2. Aux termes de l’article L. 521-2 du code de justice administrative : « Saisi d’une demande en ce sens justifiée par l’urgence, le juge des référés peut ordonner toutes mesures nécessaires à la sauvegarde d’une liberté fondamentale à laquelle une personne morale de droit public ou un organisme de droit privé chargé de la gestion d’un service public aurait porté, dans l’exercice d’un de ses pouvoirs, une atteinte grave et manifestement illégale. Le juge des référés se prononce dans un délai de quarante-huit heures ». L’article L. 522-3 du même code dispose : « Lorsque la demande ne présente pas un caractère d’urgence ou lorsqu’il apparaît manifeste, au vu de la demande, que celle-ci ne relève pas de la compétence de la juridiction administrative, qu’elle est irrecevable ou qu’elle est mal fondée, le juge des référés peut la rejeter par une ordonnance motivée sans qu’il y ait lieu d’appliquer les deux premiers alinéas de l’article
L. 522-1 ». Enfin aux termes du premier alinéa de l’article R. 522-1 du même code : « La requête visant au prononcé de mesures d’urgence doit (…) justifier de l’urgence de l’affaire ».
3. Lorsqu’un requérant fonde son action sur la procédure particulière instituée par l’article L. 521-2 du code de justice administrative, il lui appartient de justifier de circonstances caractérisant une situation d’urgence particulière qui implique, sous réserve que les autres conditions posées par cette disposition soient remplies, qu’une mesure visant à sauvegarder une liberté fondamentale doive être prise à très bref délai.
4. L’article R.*432-1 du même code dispose que « Le silence gardé par l’autorité administrative sur les demandes de titre de séjour vaut décision implicite de rejet ». L’article R. 432-2 que « La décision implicite de rejet mentionnée à l’article R.* 432-1 naît au terme d’un délai de quatre mois ».

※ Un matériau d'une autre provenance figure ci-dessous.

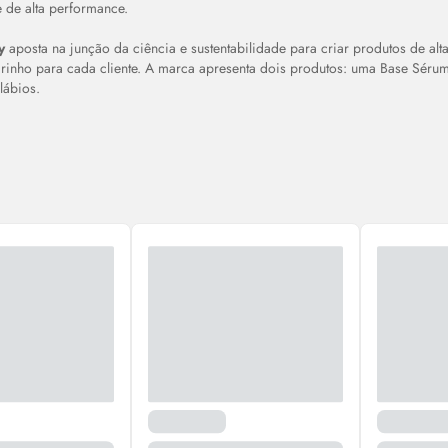
e de alta performance.
y
aposta na junção da ciência e sustentabilidade para criar produtos de a
rinho para cada cliente. A marca apresenta dois produtos: uma Base
Séru
lábios.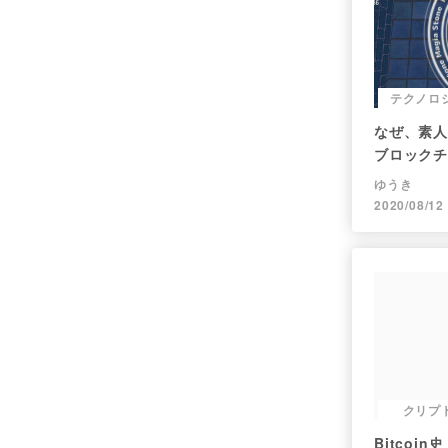
テクノロ
なぜ、素人
ブロックチ
か、につい
ゆうき
2020/08/12
クリプ
Bitcoin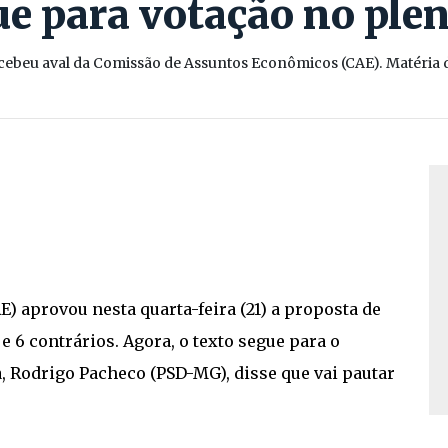
e para votação no ple
ebeu aval da Comissão de Assuntos Econômicos (CAE). Matéria de
 aprovou nesta quarta-feira (21) a proposta de
 e 6 contrários. Agora, o texto segue para o
, Rodrigo Pacheco (PSD-MG), disse que vai pautar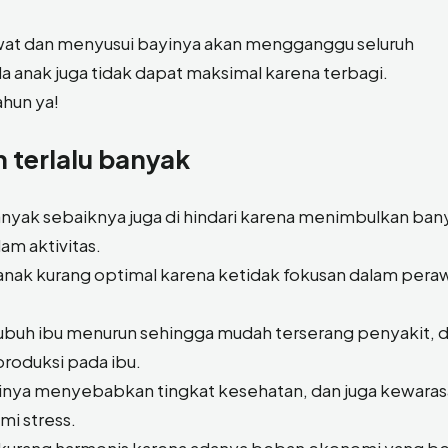
rawat dan menyusui bayinya akan mengganggu seluruh
da anak juga tidak dapat maksimal karena terbagi.
ahun ya!
n terlalu banyak
 banyak sebaiknya juga di hindari karena menimbulkan ban
m aktivitas.
nak kurang optimal karena ketidak fokusan dalam pera
ubuh ibu menurun sehingga mudah terserang penyakit, 
roduksi pada ibu.
irinya menyebabkan tingkat kesehatan, dan juga kewaras
mi stress.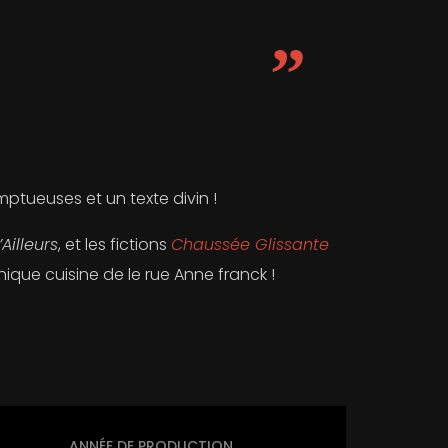
ptueuses et un texte divin !
’Ailleurs
, et les fictions
Chaussée Glissante
ique cuisine de le rue Anne franck !
ANNÉE DE PRODUCTION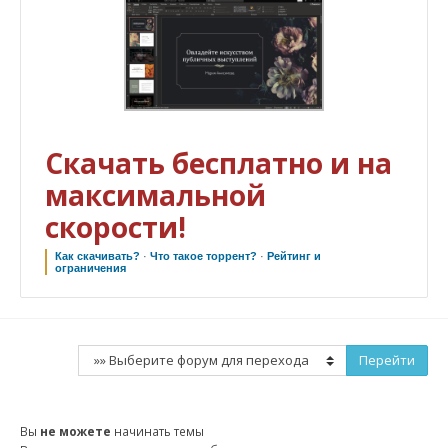
Скачать бесплатно и на
максимальной
скорости!
Как скачивать?
·
Что такое торрент?
·
Рейтинг и
ограничения
Вы
не можете
начинать темы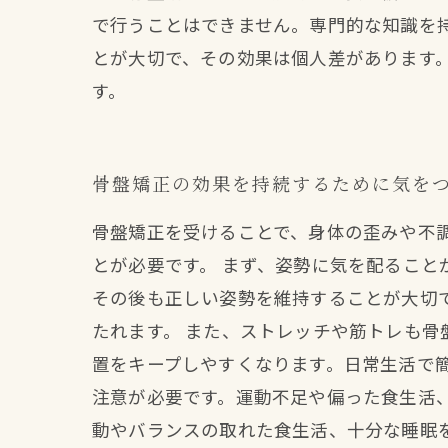
で行うことはできません。専門的な知識を
とが大切で、その効果は個人差があります
す。
骨盤矯正の効果を持続するために気を
骨盤矯正を受けることで、身体の歪みや不
とが必要です。 まず、姿勢に気を配るこ
その後も正しい姿勢を維持することが大切
たれます。 また、ストレッチや筋トレも
置をキープしやすくなります。日常生活で
注意が必要です。運動不足や偏った食生活
動やバランスの取れた食生活、十分な睡眠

5. Si Mme B… soutient qu’elle est exposée à une mesure d’éloignement du territoire français, que l’accès légal au marché du travail lui est interdit, que la préfecture a manqué de diligence dans le traitement de sa demande et, enfin, que la situation d’irrégularité prolongée génère une précarité existentielle globale, de telles circonstances ne suffisent pas à établir qu’elle se trouve dans une situation d’urgence particulière nécessitant qu’une mesure soit prise à très bref délai et ce d’autant plus que sa demande de titre de séjour doit être regardée comme ayant été rejetée par une décision implicite, ainsi qu’elle le reconnaît elle-même dans sa requête. Par suite, il y a lieu de rejeter sa requête, y compris celles présentées au titre de l’article L. 761-1 du code de justice administrative.
O R D O N N E :
Article 1er : La requête de Mme B… est rejetée.
Article 2 : La présente ordonnance sera notifiée à Mme B….
Rendu public par mise à disposition au greffe le 11 mai 2026.
La juge des référés
Signé : N. Mullié
La République mande et ordonne au ministre de l’intérieur en ce qui le concerne ou à tous commissaires de justice à ce requis en ce qui concerne les voies de droit commun contre les parties privées de pourvoir à l’exécution de la présente décision.